**Study text**:
This morning. This moment is close by. Today it will arrive.

Many people believe that there exists in the world’s coordinate system a perfect point where time and space reach an agreement. This may even be why these people travel, leaving their homes behind, hoping that even by moving around in a chaotic fashion they will increase their likelihood of happening upon this point. Landing at the right time in the right place—seizing the opportunity, grabbing the moment and not letting go—would mean the code to the safe had been cracked, the combination revealed, the truth exposed. No more being passed by, no more surfing coincidences, accidents, and turns of fate. You don’t have to do anything—you just have to show up, sign in at that one single configuration of time and place. There you will find your great love, happiness, a winning lottery ticket… Sometimes in the morning one even has the impression that this moment is close by, that today might be the day it will arrive.

~ Olga Tokarczuk, from “The Right Time and Place” in Flights (Penguin Publishing Group. August 13, 2018)


Photo: Monica dofa (via Mennyfox55)

33 thoughts on “This morning. This moment is close by. Today it will arrive.

**Excerpted records**:
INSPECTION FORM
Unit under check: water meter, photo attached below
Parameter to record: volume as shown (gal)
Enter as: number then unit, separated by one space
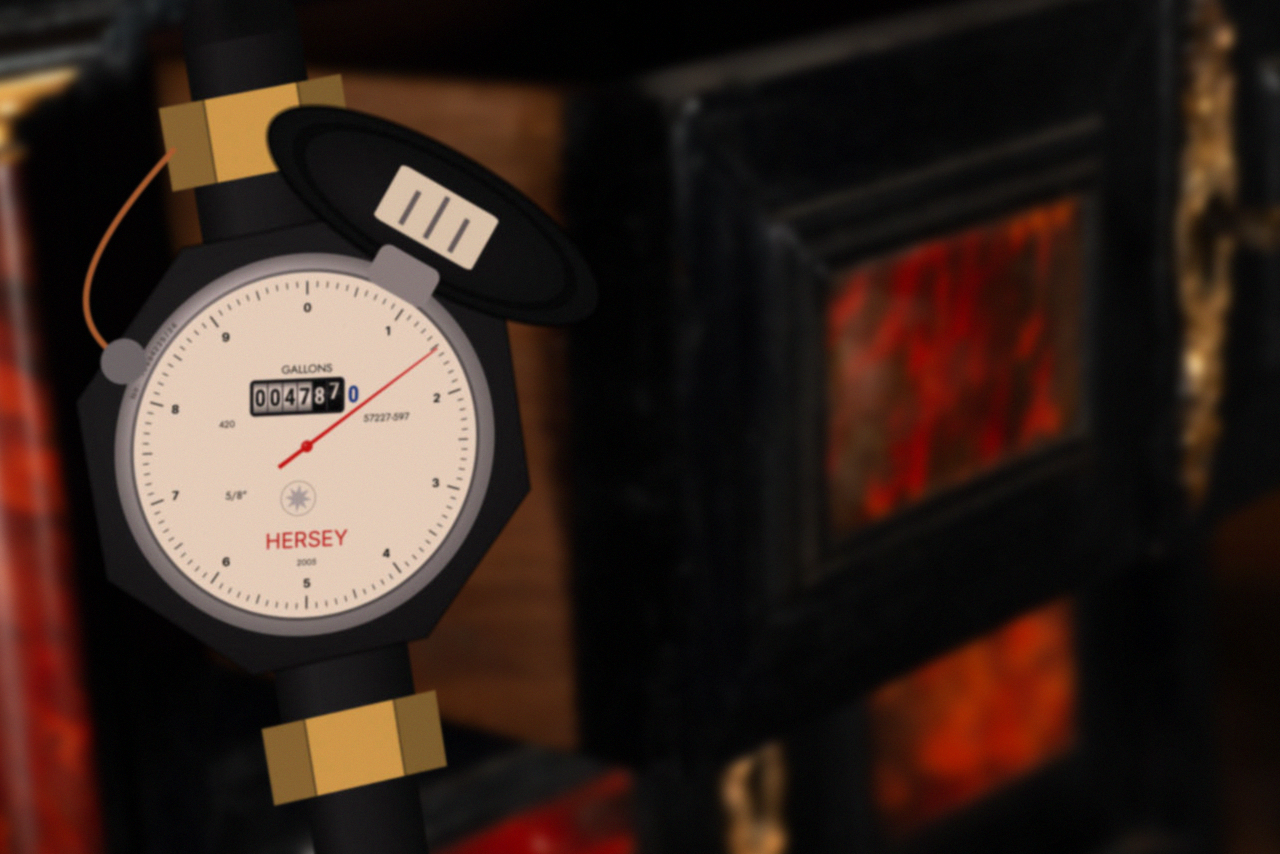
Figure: 47871.5 gal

**Exercises**:
1. In the passage about the perfect point where time and space agree, what do people who travel hope to increase by moving around?
2. Reproduce the inspection form rows word for word, omitting the picture.

**Answers to this exercise**:
1. Their likelihood of happening upon this point.

2.
INSPECTION FORM
Unit under check: water meter, photo attached below
Parameter to record: volume as shown (gal)
Enter as: number then unit, separated by one space
Figure: 47871.5 gal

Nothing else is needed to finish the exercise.